Here's the new addition's logline:
The spooky Christmas special follows Victorian newlyweds Jack and Laura. The couple is settling into a small cottage in a quiet village when their idyll is overshadowed by the superstitious warnings of their housekeeper, Mrs. Dorman, and the legend of the village church’s tomb effigies – a pair of marble knights who are said to rise from their slabs on Christmas Eve. Jack dismisses this as mere folklore. But as the fateful night draws near, he feels drawn to the church, leaving Laura at home, all alone.
The series will star Éanna Hardwicke (The Sixth Commandment) as Jack Lorimer, Phoebe Horn (The Motive and the Cue) as Laura Lorimer, Celia Imrie (The Thursday Murder Club) as Edith Nesbit, Monica Dolan (Sherwood) as Mrs Dorman and Mawaan Rizwan (Juice) as Dr. Zubin.

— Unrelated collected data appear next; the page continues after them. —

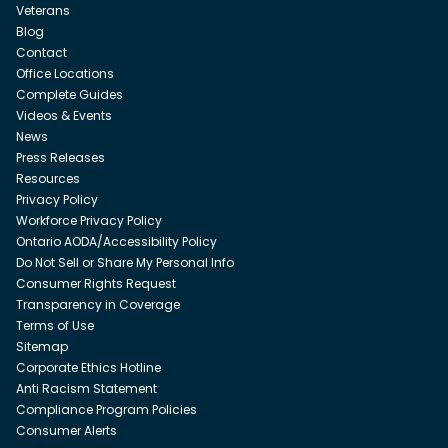
Veterans
Blog
Contact
Office Locations
Complete Guides
Videos & Events
News
Press Releases
Resources
Privacy Policy
Workforce Privacy Policy
Ontario AODA/Accessibility Policy
Do Not Sell or Share My Personal Info
Consumer Rights Request
Transparency in Coverage
Terms of Use
Sitemap
Corporate Ethics Hotline
Anti Racism Statement
Compliance Program Policies
Consumer Alerts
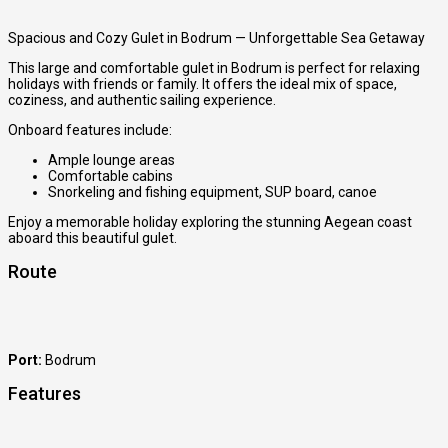
Spacious and Cozy Gulet in Bodrum — Unforgettable Sea Getaway
This large and comfortable gulet in Bodrum is perfect for relaxing
holidays with friends or family. It offers the ideal mix of space,
coziness, and authentic sailing experience.
Onboard features include:
Ample lounge areas
Comfortable cabins
Snorkeling and fishing equipment, SUP board, canoe
Enjoy a memorable holiday exploring the stunning Aegean coast
aboard this beautiful gulet.
Route
Port:
Bodrum
Features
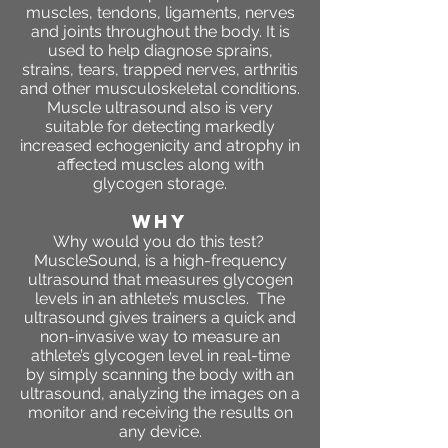
muscles, tendons, ligaments, nerves
and joints throughout the body. It is
used to help diagnose sprains,
strains, tears, trapped nerves, arthritis
and other musculoskeletal conditions.
Muscle ultrasound also is very
suitable for detecting markedly
increased echogenicity and atrophy in
affected muscles along with
glycogen storage.
WHY
Why would you do this test?
MuscleSound, is a high-frequency
ultrasound that measures glycogen
levels in an athlete’s muscles. The
ultrasound gives trainers a quick and
non-invasive way to measure an
athlete’s glycogen level in real-time
by simply scanning the body with an
ultrasound, analyzing the images on a
monitor and receiving the results on
any device.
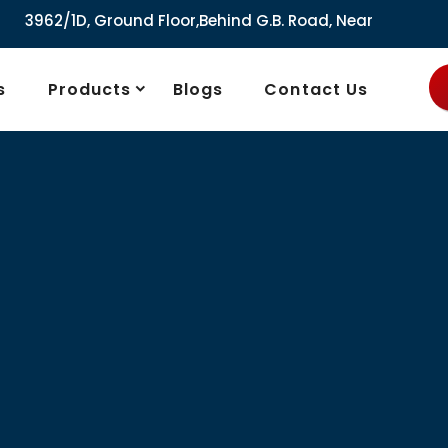
D, Ground Floor,Behind G.B. Road, Near City Market, Ajmeri
s
Products
Blogs
Contact Us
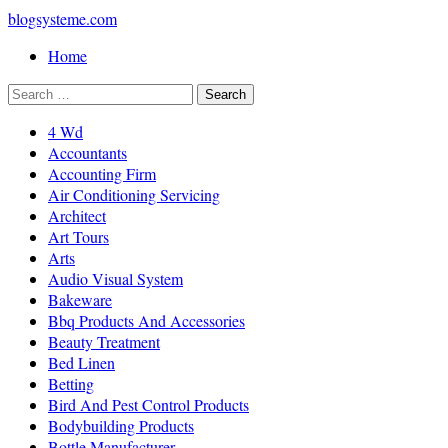
blogsysteme.com
Home
4 Wd
Accountants
Accounting Firm
Air Conditioning Servicing
Architect
Art Tours
Arts
Audio Visual System
Bakeware
Bbq Products And Accessories
Beauty Treatment
Bed Linen
Betting
Bird And Pest Control Products
Bodybuilding Products
Bottle Manufacturer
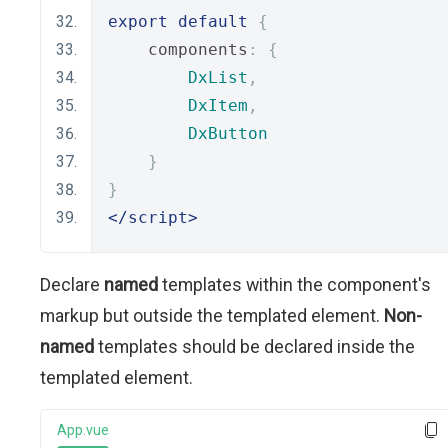
export
default
{
    components
:
{
DxList
,
DxItem
,
DxButton
}
}
</script>
Declare
named
templates within the component's
markup but outside the templated element.
Non-
named
templates should be declared inside the
templated element.
App.vue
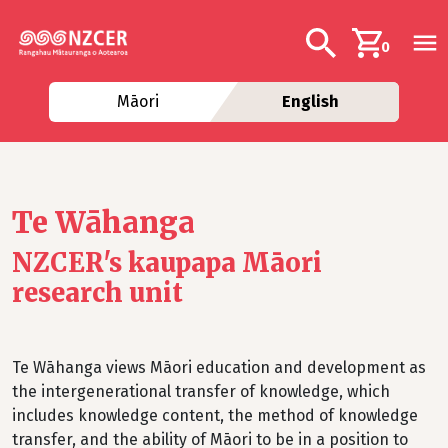
Skip to main content
Additional navig
Search
0
Māori
English
Te Wāhanga
NZCER's kaupapa Māori
research unit
Te Wāhanga views Māori education and development as
the intergenerational transfer of knowledge, which
includes knowledge content, the method of knowledge
transfer, and the ability of Māori to be in a position to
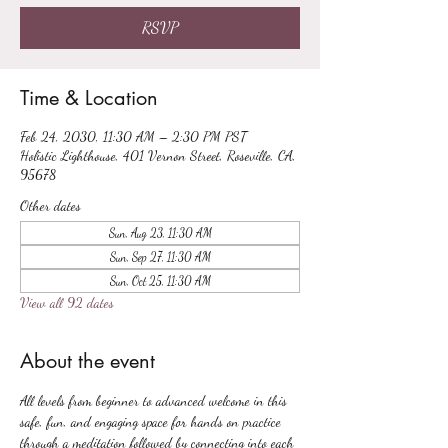
RSVP
Time & Location
Feb 24, 2030, 11:30 AM – 2:30 PM PST
Holistic Lighthouse, 401 Vernon Street, Roseville, CA,
95678
Other dates
Sun, Aug 23, 11:30 AM
Sun, Sep 27, 11:30 AM
Sun, Oct 25, 11:30 AM
View all 92 dates
About the event
All levels from beginner to advanced welcome in this 
safe, fun, and engaging space for hands on practice 
through a meditation followed by connecting into each 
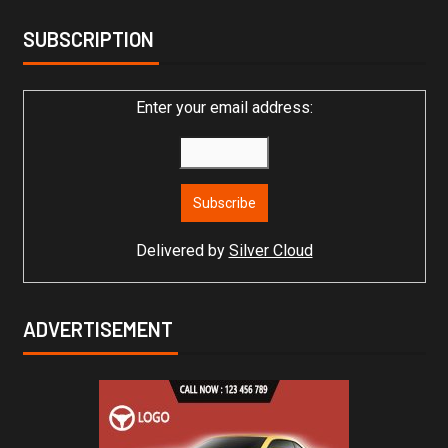
SUBSCRIPTION
Enter your email address:
Delivered by
Silver Cloud
ADVERTISEMENT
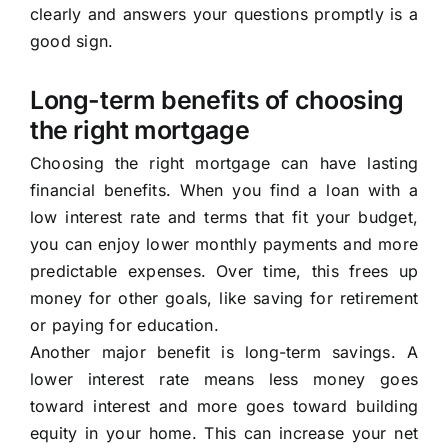
clearly and answers your questions promptly is a
good sign.
Long-term benefits of choosing
the right mortgage
Choosing the right mortgage can have lasting
financial benefits. When you find a loan with a
low interest rate and terms that fit your budget,
you can enjoy lower monthly payments and more
predictable expenses. Over time, this frees up
money for other goals, like saving for retirement
or paying for education.
Another major benefit is long-term savings. A
lower interest rate means less money goes
toward interest and more goes toward building
equity in your home. This can increase your net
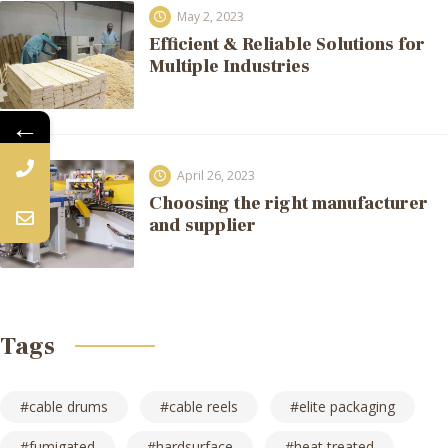
May 2, 2023
Efficient & Reliable Solutions for
Multiple Industries
←
April 26, 2023
Choosing the right manufacturer
and supplier
Tags
cable drums
cable reels
elite packaging
fumigated
hardsurface
heat treated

Gatiss will once again write and direct the TV film, his seventh A Ghost Story for Christmas special. Last year’s installment, Lot No. 249, was the best-performing show on BBC Two on Christmas Eve, drawing 1.75 million viewers. (It also came to BritBox; no word yet if Woman of Stone will follow suit or go straight to PBS Passport, where select stations have Gattis' whole set. A Ghost Story for Christmas: Woman of Stone is produced by Adorable Media for BBC Two and BBC iPlayer. BBC Arts commissioned it with Isibéal Ballance producing for Adorable Media.
A Ghost Story for Christmas: Woman of Stone is expected to air and stream on Christmas Eve on BBC Two. Hopefully, it will pick up an American distributor before that.